Chad Groening (OneNewsNow.com) Tuesday, August 27, 2013

An ad hoc coalition of evangelical leaders and private citizens disagree with the contention of a pro-amnesty evangelical group that a majority of evangelicals support amnesty for illegal aliens.

Recently representatives of the Evangelical Immigration Table responded to accusations that their group is a movement of leaders without followers.

The Christian Post reports that the argument that the EIT is mostly a "grasstops" rather than a "grassroots" movement recently came in published columns from evangelical author Jonathan Merritt and Institute on Religion and Democracy President Mark Tooley.

But EIT member Barrett Duke, a vice-president at the Southern Baptist Convention's Ethics and Religious Liberty Commission , says that evangelicals who don't support the pro-amnesty position "are clearly a minority."

Kelly Kullberg is president of Christians for a Sustainable Economy and a spokeswoman for Evangelicals for Biblical Immigration. She says polls consistently show that 70 percent of the American people across various faith and ethnic groups oppose amnesty.
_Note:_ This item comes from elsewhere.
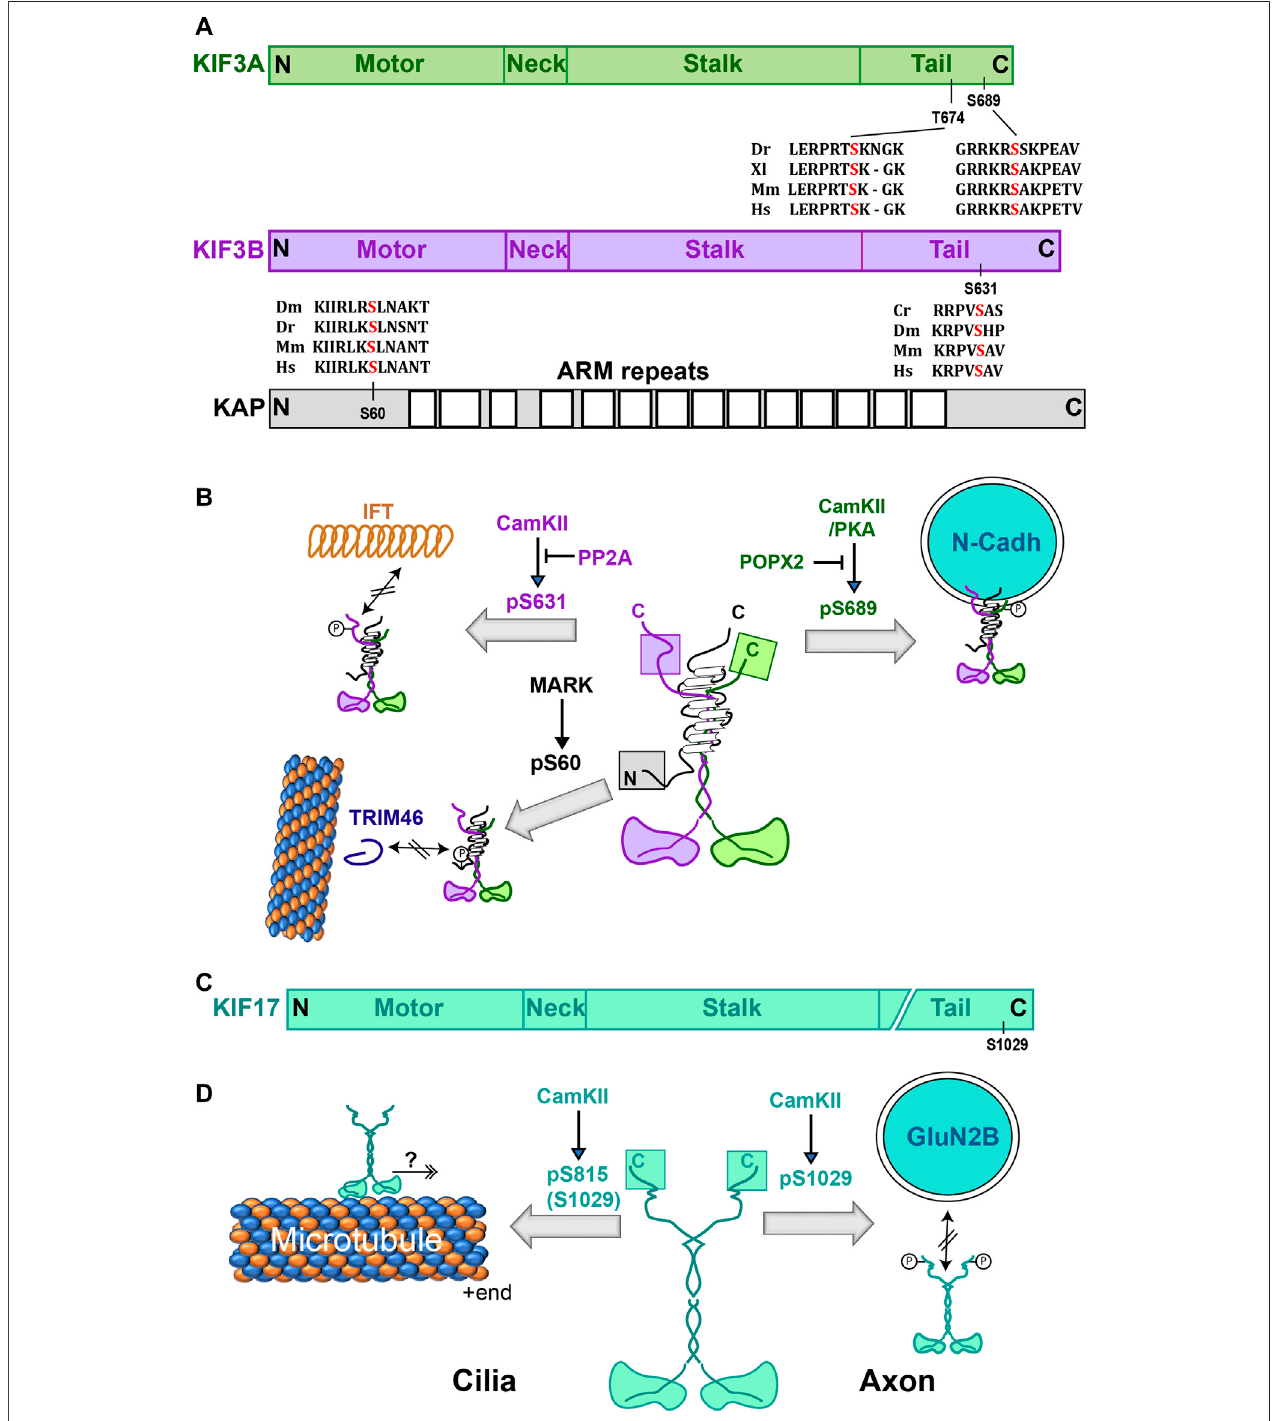
FIGURE 3 | Effect of phosphorylation on Kinesin-2. (A) Domain organizations of mammalian heterotrimeric Kinesin-2 subunits with relative positions of phosphorylation sites and alignments of the surrounding amino acid sequences from different species. Cr, Dm, Dr, Xl, Mm and Hs represent Chlamydomonas , Drosophila , zebra fi sh, Xenopus , mice, and humans. (B) Schematics indicate the structure of heterotrimeric Kinesin-2 holoenzyme and illustrate the effects of phosphorylationofdifferentserineresidues.PhosphorylationofthemotorsubunitsKIF3AandKIF3Bproducesoppositeeffects.TheKIF3A(S689)phosphorylation increases association with N-cadherin vesicles, whereas KIF3B(S631) phosphorylation disrupts interaction with the IFT particles. The KAP3(S60) Phosphorylation by MARK2 reduced the Kinesin-2 af fi nity for TRIM46 and microtubule. (C) Domain organization of the mammalian homodimeric Kinesin-2 subunit with the relative position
Kullberg told OneNewsNow: "The Pulse Opinion poll, which is a derivative of Rasmussen and very credible, shows that 70 percent of Americans including evangelicals of various ethnicities do not favor an influx of foreign labor…”

And Kullberg disputes the EIT's claim that its sources of funding "are primarily conservative,” pointing out that atheist billionaire George Soros is involved.

"And the answer is in the IRS 990,” says Kullberg. “It's the Open Society Institute. That's Soros.org on the web.”

She further explains that Soros is not the only funder but says he a “major funder” of the pool of money that began the Evangelical Immigration Table to promote the amnesty bill.

Most Americans want real border security, not the massive amnesty promised in the “Gang of Eight” bill, she says.